Greece was forced to call repeat elections for June 17 after a May 6 vote left parliament divided evenly between groups of parties that support and oppose the austerity conditions attached to a €130 billion bailout agreed with the European Union and International Monetary Fund in March.
Polls before Saturday had showed pro- and anti-bailout parties running neck-and-neck ahead of the vote that could determine the country's future in the single currency.
Five polls published in the weekend press showed the conservative New Democracy party, which supports the bailout, with a lead of between 0.5 and 5.7 points over the anti-bailout leftist Syriza party -- although analysts said the race was still too close to call.
Syriza has said it would ditch the country's bailout deal that has led to record unemployment and severe wage cuts.
New Democracy would get between 25.6 percent and 27.7 percent of the vote if the election was held today, according to the polls by Eleftheros Typos/Pulse, Proto Thema/Alco, Real News/MRB, To Vima/Kapa, and Ethnos/MARC. Syriza's support was between 20.1 percent and 26 percent.
According to the Pulse and MARC polls, New Democracy and the next-biggest pro-bailout party, the socialist Pasok, would together win a parliamentary majority of between 11 and 16 seats in the country's 300-seat parliament.
'No Bailout, No Fuel'
The new figures were released after conservative leader Antonis Samaras launched an attack on Syriza, accusing his rival of flirting with disaster by promising voters Greece could ditch the bailout without risking an exit from the euro.
If Greece unilaterally rejects the bailout deal, it will be isolated for years ... It will have no food, no drugs, no fuel.

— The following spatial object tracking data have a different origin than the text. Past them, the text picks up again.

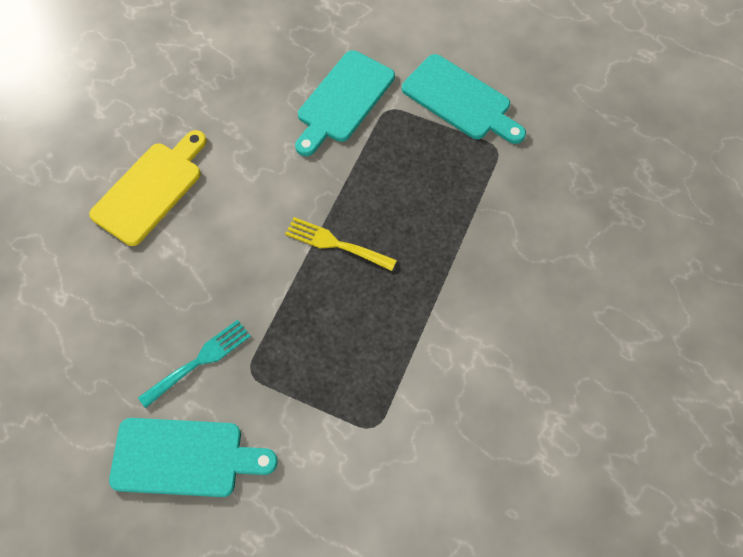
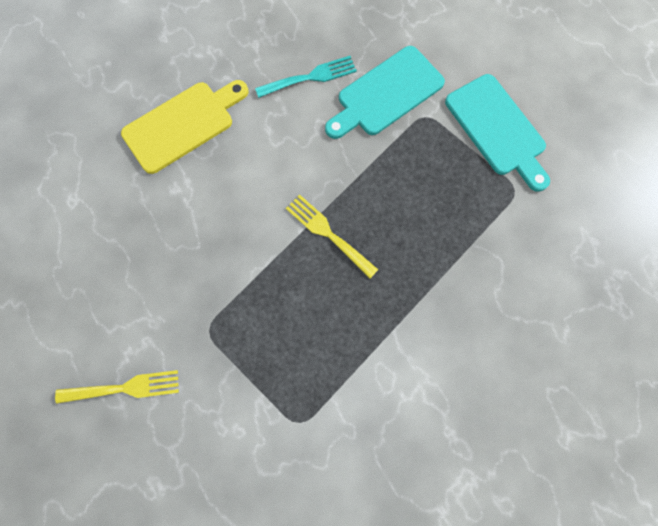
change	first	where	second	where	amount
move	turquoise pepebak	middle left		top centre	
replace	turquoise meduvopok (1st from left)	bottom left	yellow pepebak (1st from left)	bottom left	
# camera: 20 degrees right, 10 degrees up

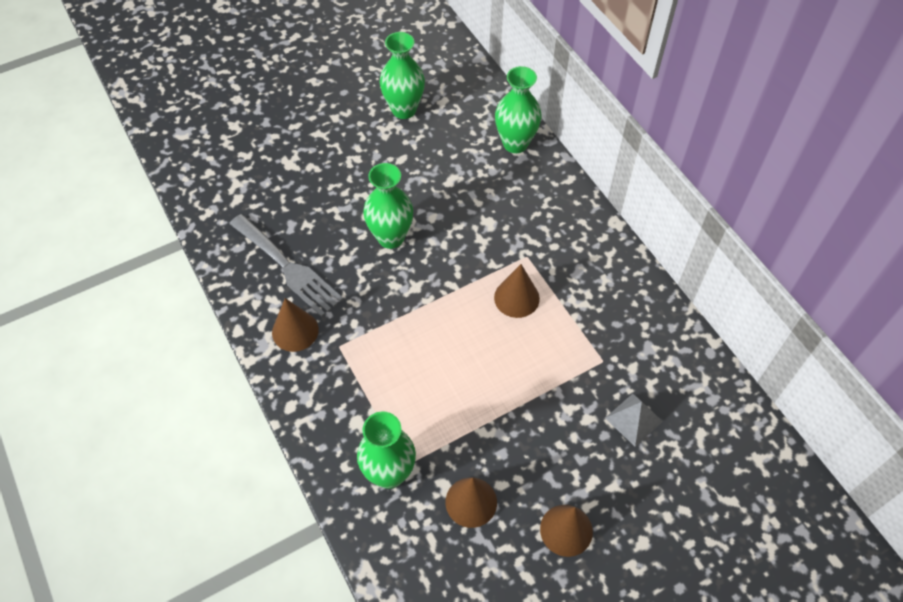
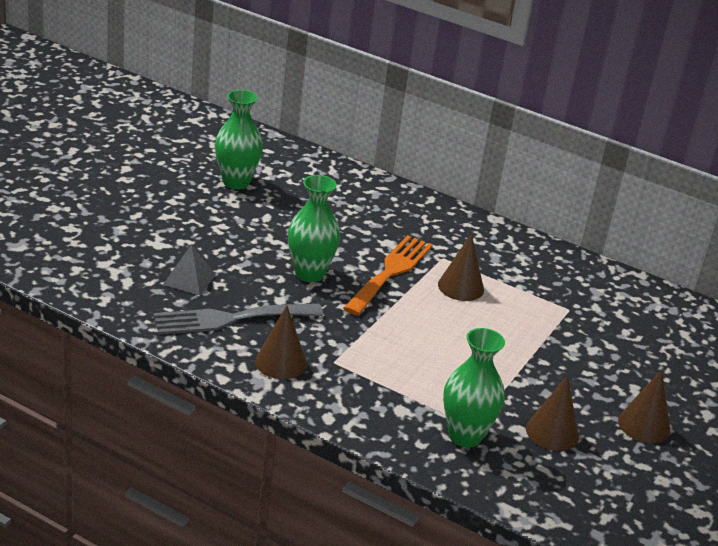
change	first	where	second	where	amount
delete	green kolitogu (4th from left)	top centre			
insert			orange pepebak	centre	
move	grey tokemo	bottom right		middle left	
rotate	grey pepebak	middle left		middle left	150 degrees clockwise
# camera: 35 degrees left, 25 degrees down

It will have to live with permanent power cuts, Samaras told party faithful in a rally.
Responding to Samaras, Syriza reiterated its opposition to the bailout. It [the bailout] would mean new wage and pension cuts, new public-sector firings, soaring unemployment, and shuttered shops, the party said in a statement.

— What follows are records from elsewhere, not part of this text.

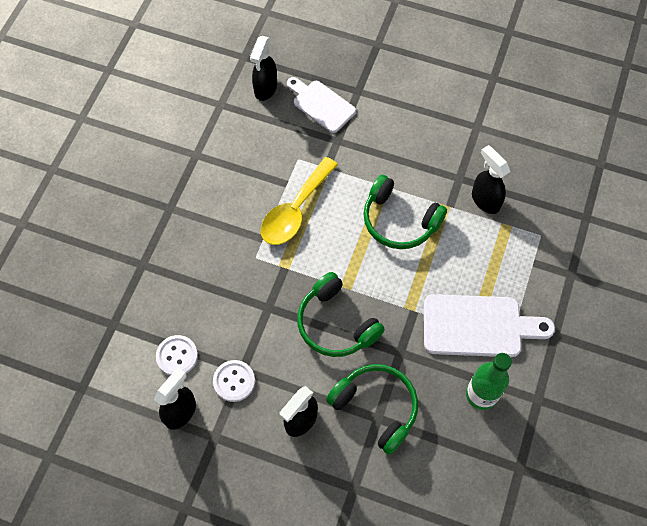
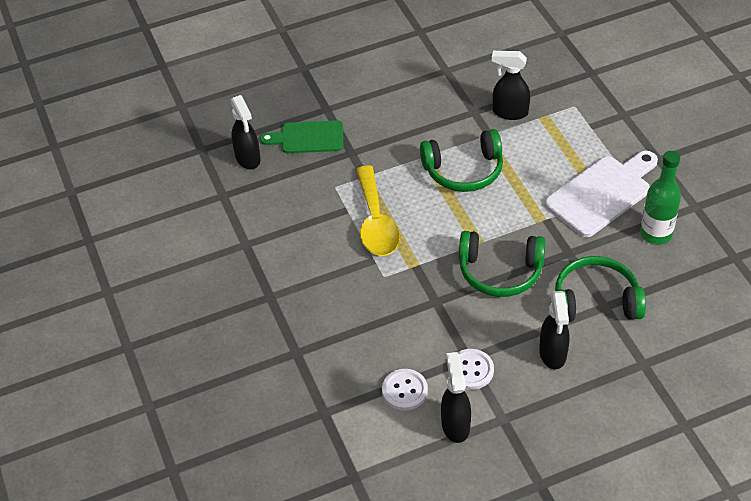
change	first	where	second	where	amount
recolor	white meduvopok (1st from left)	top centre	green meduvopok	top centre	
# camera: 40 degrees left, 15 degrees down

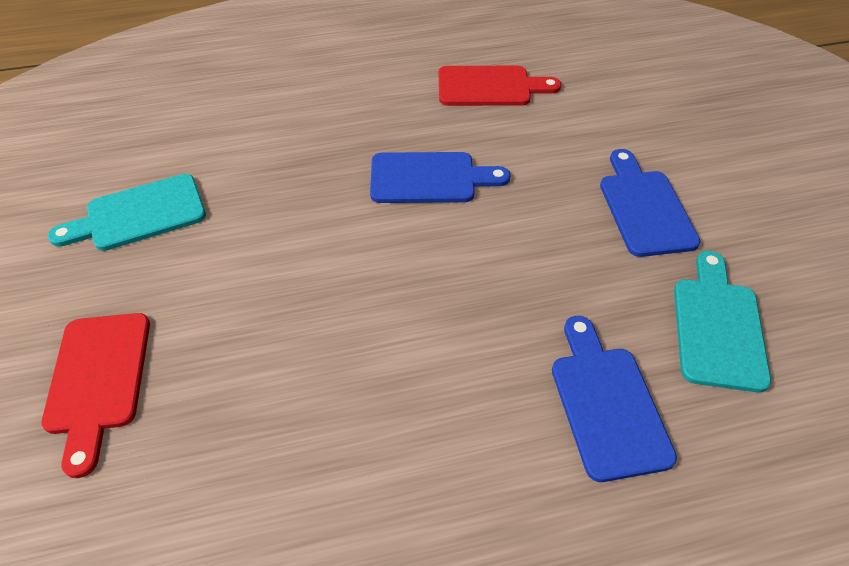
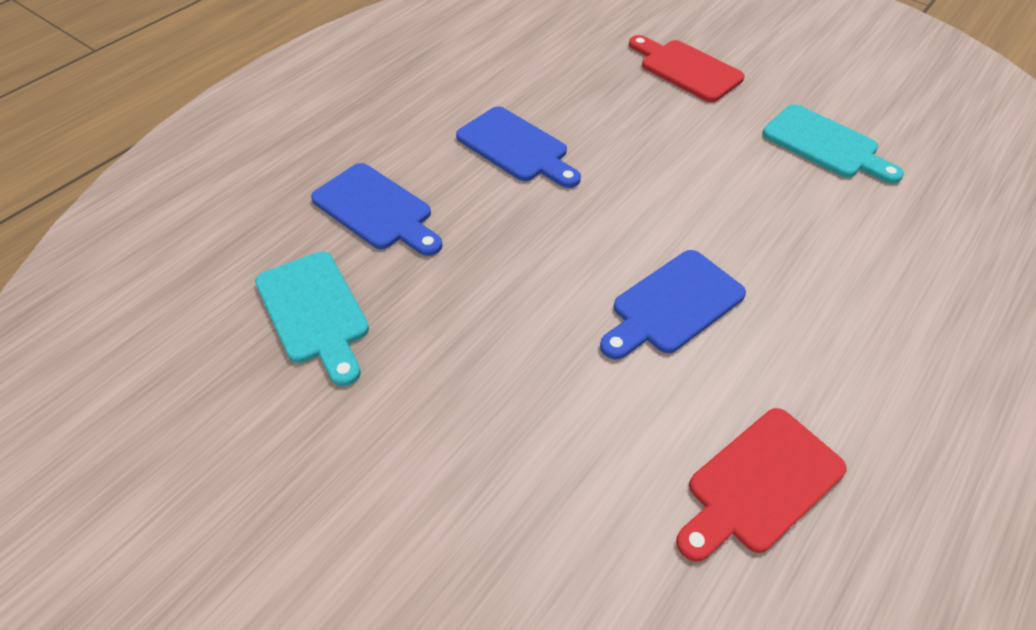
change	first	where	second	where	amount
move	blue meduvopok (3rd from left in the first image)	middle right	blue meduvopok (2nd from left)	top centre	
rotate	turquoise meduvopok (1st from left in the first image)	middle left	turquoise meduvopok (2nd from left)	top right	105 degrees clockwise
# camera: 140 degrees right, 0 degrees up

Syriza says it wants Greece to keep the euro, but drop the austerity policies associated with the country's bailout -- a position shared by most Greeks, according to one of the polls.
Sixty-five percent of respondents in the Ethnos/MARC survey said the country should negotiate hard to revise the bailout's terms, while 54 percent believed there was no way Athens could leave the euro. A total of 82 percent said the country should keep the single currency.

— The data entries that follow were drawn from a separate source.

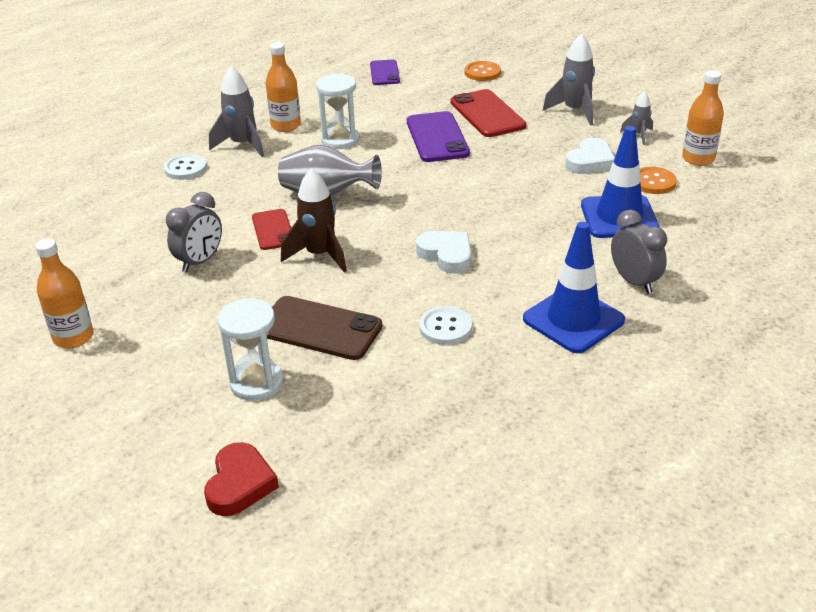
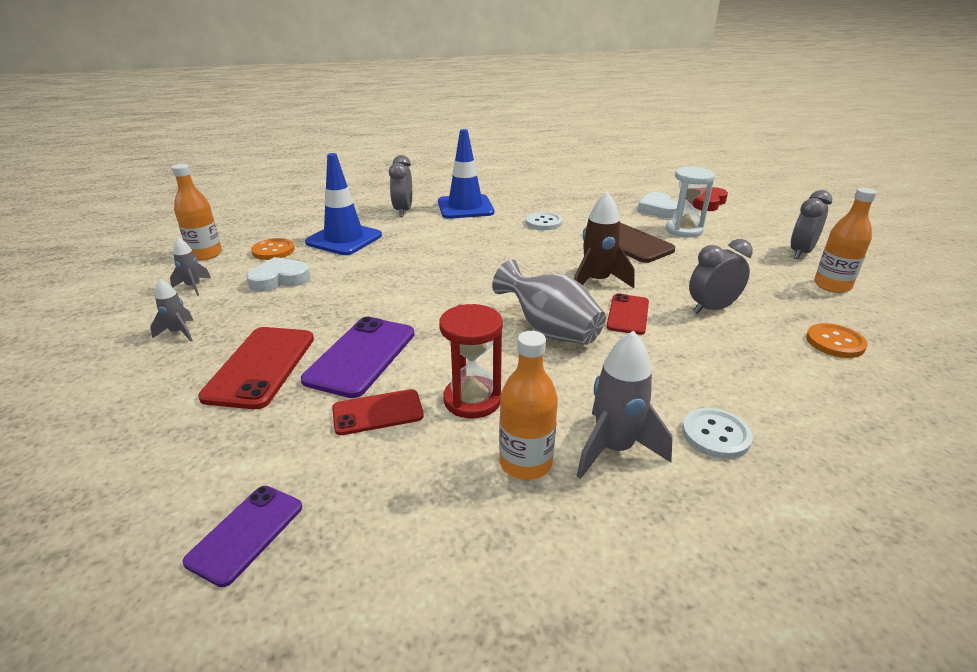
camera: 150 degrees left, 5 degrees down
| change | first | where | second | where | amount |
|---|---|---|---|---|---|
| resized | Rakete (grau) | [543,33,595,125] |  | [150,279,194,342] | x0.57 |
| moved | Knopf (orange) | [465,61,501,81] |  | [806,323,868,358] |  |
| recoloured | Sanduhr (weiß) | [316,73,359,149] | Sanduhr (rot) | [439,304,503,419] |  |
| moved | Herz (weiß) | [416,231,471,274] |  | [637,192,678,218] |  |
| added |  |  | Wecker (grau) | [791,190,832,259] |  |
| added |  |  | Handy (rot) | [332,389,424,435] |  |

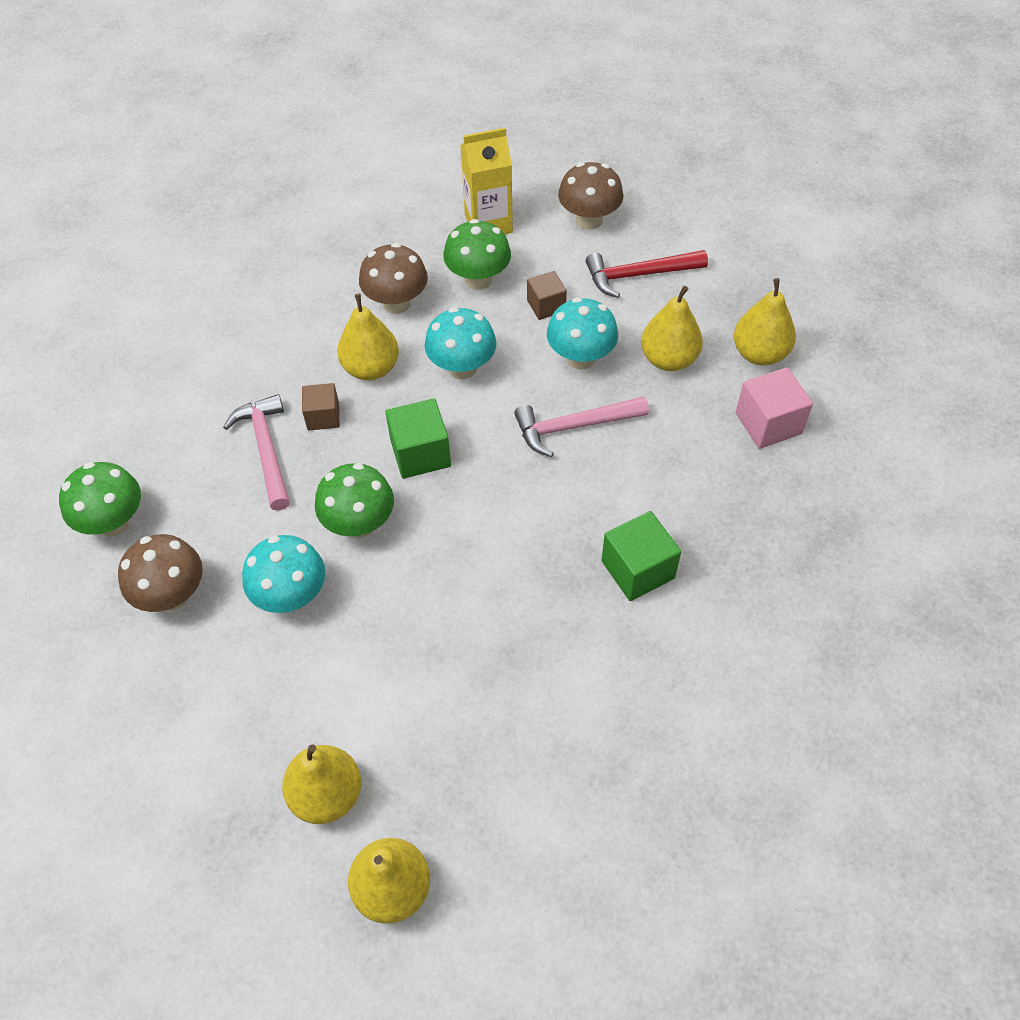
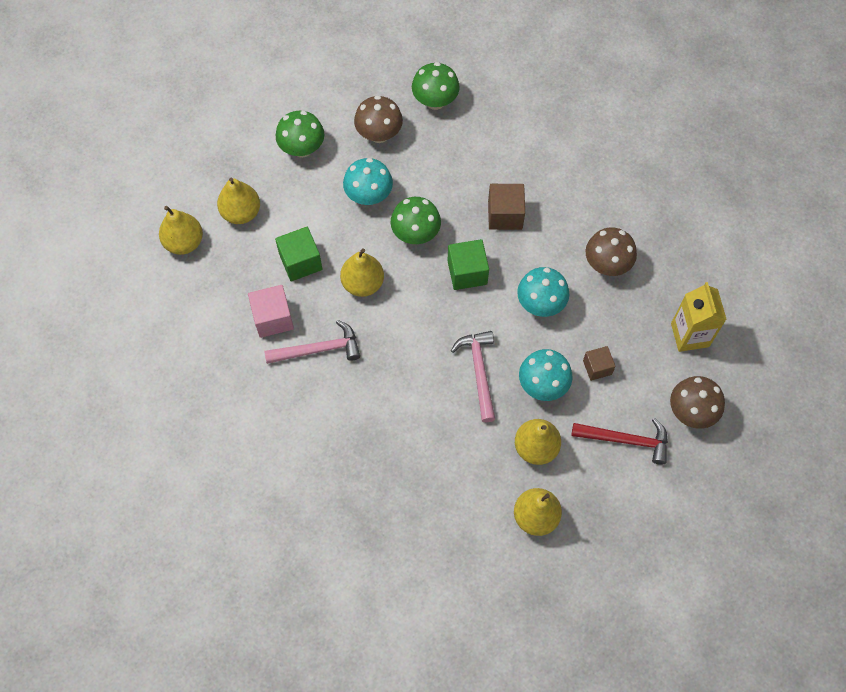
camera: 95 degrees right, 10 degrees up
| change | first | where | second | where | amount |
|---|---|---|---|---|---|
| moved | Pilz (grün) | [443,219,511,290] |  | [276,111,324,158] |  |
| turned | Hammer (rot) | [585,250,708,298] |  | [571,418,668,465] | 105 degrees clockwise |
| moved | Birne (gelb) | [337,294,399,380] |  | [340,248,384,297] |  |
| moved | Kubus (rosa) | [736,367,813,449] |  | [248,285,294,338] |  |
| resized | Kubus (braun) | [302,383,340,430] |  | [488,184,525,230] | x1.54 |
| moved | Hammer (rosa) | [223,394,290,511] |  | [264,320,360,364] |  |
| moved | Kubus (grün) | [601,511,681,601] |  | [275,227,322,281] |  |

A string of international officials kept up the pressure on Athens on Saturday to stick to the terms of the bailout, saying patience was running out.
We're not willing to pour money into a bottomless pit, German Interior Minister Hans-Peter Friedrich told newspaper Leipziger Volkszeitung.
IMF chief Christine Lagarde said Greeks had to take responsibility for their fate, adding that deprived children in Africa needed more help than people in Greece.
I think they [the Greeks] should help themselves collectively ... by all paying their tax, she was quoted as saying in an interview with Britain's Guardian newspaper.
Lagarde's statements provoked dozens of critical comments by Greeks on her Facebook page. Have you ever considered that we've simply ran out of cash? one wrote.
The IMF chief responded on Facebook: As I have said many times before, I am very sympathetic to the Greek people and the challenges they are facing ... An important part of this effort is that everyone should carry their fair share of the burden.
Analysts said New Democracy's lead was precarious. These polls show that people got scared from Syriza's lead in previous surveys, said political analyst John Loulis.
This is still a very tight race. New Democracy has a small advantage, but whoever called them favorites would be dead wrong, he added.
Syriza, led by its charismatic 37-year-old leader Alexis Tsipras, is doing especially well among the young, who are particularly hit by unemployment, pollster Pulse said.
New Democracy, by contrast, had a big lead among those over 60, Pulse said.
In a bid to woo anti-bailout voters, conservative leader Samaras said on Saturday Greece should be given more time to comply with a bailout term to generate about €11.5 billion in savings over the next two years.
All new spending cuts ... should take place over four years, not two, he was quoted as saying by Real News.
Greece's bailout deal allows for a possible relaxation of the country's bailout targets if its recession worsens.
Greece's new government will have to act fast. Without new bailout funds, Athens may run out of cash by end of June, newspaper To Vima reported, citing a memo compiled by former Prime Minister Lucas Papademos on May 11.
From June 20, the government's available cash will cross negative territory to the tune of €1 billion, the document said, confirming earlier reports by finance-ministry officials that Greece might run out cash by the end of June.